Participants of diverse pathogeneses were enrolled, including psychogenic, organic, and mixed ED, which was diagnosed with a medical history and psychological evaluation. Patients with positive findings, including diabetes, cardiovascular comorbidities, and negative nocturnal and morning erections, were diagnosed as organic or vascular pathogenesis. Men who had significant psychological evaluation changes with the presence of nocturnal or morning erections were diagnosed as psychogenic. Those who had both psychogenic and organic manifestations were diagnosed as mixed ED (20).

Evaluation instruments

At baseline, written informed consent and demographic data were provided by each participant. The study began with a screening period including assessment of erectile and sexual function, which was determined by several validated questionnaires widely used in clinical trials and clinical practice: International Index of Erectile Function-5 (IIEF-5) score, erection hardness score (EHS), and the impact of ED, which was determined using Self-Esteem And Relationship (SEAR) questionnaires consisting of Confidence Domain and Relationship Domain (17). The IIEF-5 score was intended for medical therapy evaluation. An EHS score of ≥3 was defined as treatment success. The SEAR questionnaire was developed to indicate the negative effects of ED on the psychological condition and positive effects of successful treatment. Other indexes and parameters were obtained on admission, including patient demographics and other routine screening related to severe medical conditions. Participants also underwent clinical psychological assessment for anxiety and depression and nocturnal penile tumescence testing for 2 consecutive nights.

Interventions

After a 4-week washout period of past treatment and detailed explanation, participants entered one of 2 active treatment groups, either 9-week Li-ESWT or 100 mg on-demand sildenafil therapy. The Li-ESWT protocol comprised of 2 sessions per week for 3 weeks, which were repeated after a 3-week interval, using Omnispec ED1000 (Medispec Ltd., Yehud, Israel) to produce low-intensity shockwaves (5). Li-ESWT was applied to each treatment session for 3 min at 5 different penile anatomical sites (3 locations on the penile shaft and 2 on the penile crura). Each Li-ESWT comprised 300 shocks per treatment point at an energy density of 0.09 mJ/mm2 and a frequency of 120/min. Participants in the Li-ESWT group were not permitted to take sildenafil or other kind of PDE5i pills for the trial duration. Participants in the drug treatment group self-administered sildenafil on-demand at a dose of 100 mg 1 hour before each event of intercourse. The IIEF-5, EHS, and SEAR were assessed at the first and third months following the initiation of treatment (Figure 1). Side effect profile was assessed at every visit during the treatment period. The primary outcome was effectiveness as measured by IIEF-5 (21), with other measurements, including the EHS and SEAR. The number of adverse events assessed therapeutic safety. Participants of both groups were encouraged to engage in intercourse with their respective partners.

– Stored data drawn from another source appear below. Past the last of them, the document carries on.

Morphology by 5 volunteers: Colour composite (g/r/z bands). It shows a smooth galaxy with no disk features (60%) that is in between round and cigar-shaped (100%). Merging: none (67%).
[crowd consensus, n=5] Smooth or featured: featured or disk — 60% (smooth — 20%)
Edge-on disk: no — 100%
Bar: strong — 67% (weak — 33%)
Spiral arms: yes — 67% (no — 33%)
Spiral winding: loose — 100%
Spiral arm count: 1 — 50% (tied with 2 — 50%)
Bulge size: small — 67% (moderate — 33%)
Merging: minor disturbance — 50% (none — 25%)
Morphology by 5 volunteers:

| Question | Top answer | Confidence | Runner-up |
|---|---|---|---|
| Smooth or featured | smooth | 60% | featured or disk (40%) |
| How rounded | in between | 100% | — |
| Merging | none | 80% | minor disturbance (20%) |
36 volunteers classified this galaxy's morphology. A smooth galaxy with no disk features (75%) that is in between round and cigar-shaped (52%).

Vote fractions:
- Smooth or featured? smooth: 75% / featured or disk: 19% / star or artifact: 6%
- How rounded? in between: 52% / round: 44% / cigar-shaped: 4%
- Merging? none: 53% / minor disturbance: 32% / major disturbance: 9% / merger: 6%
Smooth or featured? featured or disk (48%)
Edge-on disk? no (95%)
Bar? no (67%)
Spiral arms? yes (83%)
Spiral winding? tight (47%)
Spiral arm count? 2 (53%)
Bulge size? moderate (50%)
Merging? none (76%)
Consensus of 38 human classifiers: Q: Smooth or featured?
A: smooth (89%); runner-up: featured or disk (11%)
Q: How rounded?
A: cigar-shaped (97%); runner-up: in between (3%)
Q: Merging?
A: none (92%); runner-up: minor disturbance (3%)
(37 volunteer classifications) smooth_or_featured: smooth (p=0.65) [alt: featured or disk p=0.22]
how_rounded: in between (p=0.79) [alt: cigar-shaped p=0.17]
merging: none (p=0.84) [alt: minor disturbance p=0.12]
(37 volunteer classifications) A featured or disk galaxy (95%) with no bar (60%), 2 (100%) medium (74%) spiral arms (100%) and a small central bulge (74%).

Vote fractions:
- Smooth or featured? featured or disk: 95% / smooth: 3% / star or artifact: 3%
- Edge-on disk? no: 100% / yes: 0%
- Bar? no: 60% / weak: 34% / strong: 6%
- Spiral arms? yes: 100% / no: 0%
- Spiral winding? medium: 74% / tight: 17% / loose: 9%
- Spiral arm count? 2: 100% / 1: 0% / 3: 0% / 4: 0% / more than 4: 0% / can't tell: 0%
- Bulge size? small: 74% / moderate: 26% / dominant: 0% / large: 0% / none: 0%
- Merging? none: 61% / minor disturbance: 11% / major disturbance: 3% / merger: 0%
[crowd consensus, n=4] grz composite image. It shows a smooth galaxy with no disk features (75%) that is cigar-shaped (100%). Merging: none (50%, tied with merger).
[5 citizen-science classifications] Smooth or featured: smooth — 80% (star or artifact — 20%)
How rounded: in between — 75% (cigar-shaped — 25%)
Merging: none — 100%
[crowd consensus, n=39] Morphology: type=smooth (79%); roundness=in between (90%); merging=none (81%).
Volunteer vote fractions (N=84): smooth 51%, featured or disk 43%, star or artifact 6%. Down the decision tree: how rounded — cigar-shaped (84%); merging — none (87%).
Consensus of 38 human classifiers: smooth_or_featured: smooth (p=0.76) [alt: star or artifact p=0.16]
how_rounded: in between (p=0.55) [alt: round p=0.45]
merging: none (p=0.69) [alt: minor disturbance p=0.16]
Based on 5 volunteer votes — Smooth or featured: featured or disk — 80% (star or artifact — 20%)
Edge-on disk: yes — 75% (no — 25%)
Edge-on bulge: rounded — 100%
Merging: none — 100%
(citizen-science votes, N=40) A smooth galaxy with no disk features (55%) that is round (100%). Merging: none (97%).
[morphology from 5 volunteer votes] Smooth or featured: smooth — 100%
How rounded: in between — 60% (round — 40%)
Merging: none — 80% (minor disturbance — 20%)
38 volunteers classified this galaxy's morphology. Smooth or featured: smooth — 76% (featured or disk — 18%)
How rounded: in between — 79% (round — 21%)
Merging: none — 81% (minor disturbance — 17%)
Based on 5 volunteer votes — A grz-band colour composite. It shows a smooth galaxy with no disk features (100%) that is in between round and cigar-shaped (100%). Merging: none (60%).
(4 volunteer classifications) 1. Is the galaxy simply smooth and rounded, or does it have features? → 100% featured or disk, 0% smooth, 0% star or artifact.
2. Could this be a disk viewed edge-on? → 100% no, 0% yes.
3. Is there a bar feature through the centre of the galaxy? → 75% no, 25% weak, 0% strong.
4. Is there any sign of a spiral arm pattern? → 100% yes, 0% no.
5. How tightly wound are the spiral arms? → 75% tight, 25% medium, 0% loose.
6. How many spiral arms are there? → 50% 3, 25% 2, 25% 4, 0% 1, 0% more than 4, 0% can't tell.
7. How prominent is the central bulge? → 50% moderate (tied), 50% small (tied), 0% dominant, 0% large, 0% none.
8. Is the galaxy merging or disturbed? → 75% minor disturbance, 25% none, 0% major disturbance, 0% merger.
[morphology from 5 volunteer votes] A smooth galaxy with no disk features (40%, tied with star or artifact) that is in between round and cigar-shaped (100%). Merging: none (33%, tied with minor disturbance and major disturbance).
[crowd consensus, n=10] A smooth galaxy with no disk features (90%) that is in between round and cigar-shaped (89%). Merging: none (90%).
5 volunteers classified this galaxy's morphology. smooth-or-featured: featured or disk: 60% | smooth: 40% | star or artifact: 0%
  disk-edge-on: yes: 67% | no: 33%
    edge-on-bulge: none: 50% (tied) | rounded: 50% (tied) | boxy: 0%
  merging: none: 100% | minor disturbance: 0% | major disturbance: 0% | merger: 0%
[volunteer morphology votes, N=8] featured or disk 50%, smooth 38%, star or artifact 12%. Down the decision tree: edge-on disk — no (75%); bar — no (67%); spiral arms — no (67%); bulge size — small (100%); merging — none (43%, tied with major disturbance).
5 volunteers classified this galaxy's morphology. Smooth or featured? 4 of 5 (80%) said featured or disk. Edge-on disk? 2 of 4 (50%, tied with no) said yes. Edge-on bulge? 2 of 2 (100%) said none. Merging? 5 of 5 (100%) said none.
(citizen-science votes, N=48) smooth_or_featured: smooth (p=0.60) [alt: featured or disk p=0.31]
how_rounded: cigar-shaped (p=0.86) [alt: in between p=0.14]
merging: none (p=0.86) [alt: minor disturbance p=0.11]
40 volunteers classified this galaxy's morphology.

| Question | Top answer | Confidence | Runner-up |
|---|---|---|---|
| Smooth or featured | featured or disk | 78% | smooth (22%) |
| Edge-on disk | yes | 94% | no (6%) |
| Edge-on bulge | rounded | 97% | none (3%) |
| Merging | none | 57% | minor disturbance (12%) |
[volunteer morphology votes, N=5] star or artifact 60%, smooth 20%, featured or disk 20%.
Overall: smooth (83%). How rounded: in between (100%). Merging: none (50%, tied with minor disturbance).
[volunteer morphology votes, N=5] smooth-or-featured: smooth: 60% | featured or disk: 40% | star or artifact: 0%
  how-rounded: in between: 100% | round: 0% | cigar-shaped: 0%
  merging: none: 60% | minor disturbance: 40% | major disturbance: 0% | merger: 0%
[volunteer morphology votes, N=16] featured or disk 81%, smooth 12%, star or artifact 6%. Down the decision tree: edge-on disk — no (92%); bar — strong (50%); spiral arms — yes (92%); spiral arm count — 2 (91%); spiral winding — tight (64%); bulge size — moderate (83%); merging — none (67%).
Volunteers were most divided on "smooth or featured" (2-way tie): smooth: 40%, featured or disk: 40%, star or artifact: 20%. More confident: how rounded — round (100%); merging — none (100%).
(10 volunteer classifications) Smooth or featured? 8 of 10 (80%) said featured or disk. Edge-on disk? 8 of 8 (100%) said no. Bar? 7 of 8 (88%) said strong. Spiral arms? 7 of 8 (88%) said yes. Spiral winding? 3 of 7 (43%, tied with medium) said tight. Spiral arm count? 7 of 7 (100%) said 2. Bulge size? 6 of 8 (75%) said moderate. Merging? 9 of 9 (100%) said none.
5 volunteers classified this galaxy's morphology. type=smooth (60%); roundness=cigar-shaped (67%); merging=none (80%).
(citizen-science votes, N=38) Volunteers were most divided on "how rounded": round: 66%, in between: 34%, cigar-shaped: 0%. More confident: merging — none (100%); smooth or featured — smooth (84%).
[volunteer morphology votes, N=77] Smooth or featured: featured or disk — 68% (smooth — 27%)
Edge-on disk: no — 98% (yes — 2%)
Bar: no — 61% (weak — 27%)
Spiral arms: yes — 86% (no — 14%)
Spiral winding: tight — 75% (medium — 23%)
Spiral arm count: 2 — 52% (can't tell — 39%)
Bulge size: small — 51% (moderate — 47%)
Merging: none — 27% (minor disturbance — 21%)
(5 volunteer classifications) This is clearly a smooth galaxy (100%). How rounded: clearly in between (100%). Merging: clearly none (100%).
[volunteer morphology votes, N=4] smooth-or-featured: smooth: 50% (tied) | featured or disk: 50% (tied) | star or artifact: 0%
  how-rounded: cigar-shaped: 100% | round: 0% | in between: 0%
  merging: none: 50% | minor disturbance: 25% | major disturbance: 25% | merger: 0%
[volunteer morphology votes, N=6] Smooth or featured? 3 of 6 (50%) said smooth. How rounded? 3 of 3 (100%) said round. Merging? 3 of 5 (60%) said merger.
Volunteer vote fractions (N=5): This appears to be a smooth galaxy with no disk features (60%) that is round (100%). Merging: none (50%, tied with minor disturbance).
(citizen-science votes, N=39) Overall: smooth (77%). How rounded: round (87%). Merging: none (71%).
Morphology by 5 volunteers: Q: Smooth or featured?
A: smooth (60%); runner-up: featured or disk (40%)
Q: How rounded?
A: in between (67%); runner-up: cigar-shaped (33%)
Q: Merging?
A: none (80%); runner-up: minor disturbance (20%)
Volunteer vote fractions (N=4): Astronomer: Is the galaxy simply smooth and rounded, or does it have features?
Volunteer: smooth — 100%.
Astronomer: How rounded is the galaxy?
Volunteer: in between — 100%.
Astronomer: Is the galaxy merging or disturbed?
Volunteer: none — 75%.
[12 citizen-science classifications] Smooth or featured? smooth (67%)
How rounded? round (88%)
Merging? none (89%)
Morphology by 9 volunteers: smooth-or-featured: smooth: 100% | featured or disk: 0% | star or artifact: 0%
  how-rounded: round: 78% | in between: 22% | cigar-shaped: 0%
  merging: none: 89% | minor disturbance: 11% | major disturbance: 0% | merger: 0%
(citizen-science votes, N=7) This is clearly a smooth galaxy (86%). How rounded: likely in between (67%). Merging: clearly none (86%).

Figure 1 Study and treatment flow chart. IIEF-5, International Index of Erectile Function-5; EHS, Erectile Hardness Score; SEAR, Self-Esteem and Relationship Questionnaire; Li-ESWT, low-intensity extracorporeal shock wave therapy.

Statistical analysis

This study was a non-inferiority trial with the following null-hypothesis: Li-ESWT is non-inferior to sildenafil in terms of IIEF-5 score after 3-month of treatment. In a previous study, the mean IIEF-5 score after 3-month of treatment with sildenafil was 15.54±2.27 (22). Therefore, for our sample size calculation, we set the non-inferiority margin of the difference between the 2 treatment groups to 1.5 (10% of the mean IIEF-5 score after 3-month of sildenafil treatment), and the standard deviation of 2.27. The ratio of participant numbers in the Li-ESWT and sildenafil groups were set at 2:1. Based on a two-group t-test of equivalence in means, using a one-sided significance level of 2.5%, and a type II error of 20% (80% power), this yielded a sample size of 81 patients (54 in the Li-ESWT group and 27 in the sildenafil group). To account for the estimated 10% of patients lost to follow-up or dropouts, at least 90 patients were required. Chi-Squared (χ2) (or Fisher’s exact) tests and independent sample t-tests were used to examine the distribution of key baseline characteristics for categorical and continuous variables, as well as to test the differences in dichotomous and continuous health parameters between both groups. Descriptive statistics for the duration of disease in both groups were shown as median along with the 25th (P25) and 75th percentile (P75) because of skewed distribution, and the Mann-Whitney U test was used to compare the differences in median levels for the duration of disease between both groups. To determine the effect of the intervention on health parameters at the first- and third-month following commencement of treatment, the estimated marginal mean in individuals of the 2 intervention groups was calculated using the SPSS general linear model (GLM) program (IBM, Armonk, NY, USA) adjusted for age, educational level, marriage status, and their baseline levels. A two-sided P value <0.05 was considered statistically significant. All data were analyzed using the statistical software SPSS version 20 (IBM Corp., Armonk, NY, USA).


Results

The first participant entered the study in April 2019, and the last completed in July 2019. Of 110 patients screened, 100 were enrolled (Figure 2). A total of 78 patients completed the study: the Li-ESWT group had 14 dropouts, and the sildenafil treatment group had 8 dropouts. The study was quit by 22 of 100 participants due to various reasons: unable to adhere to the treatment schedule (7/100, 7%), unable to have consistent regular sexual intercourse with their partner due to separation or break-up (6/100, 6%), and other reasons (9/100, 9%). These participants were not included in the data analysis. The included participants strictly followed the Li-ESWT protocol or reported sildenafil dosage during the trial. For 32 patients in the sildenafil group, the median dosage was 3.3 pills (100 mg sildenafil/pill) per week (1–6 pills) during the first month before the first follow-up, and 3.2 pills per week (1–6 pills) during the 2 months before the second follow-up. These patients’ demographic profile was representative of the general population seen by urologists (Table 1). Treatment group demographics were similar at the baseline (P>0.05).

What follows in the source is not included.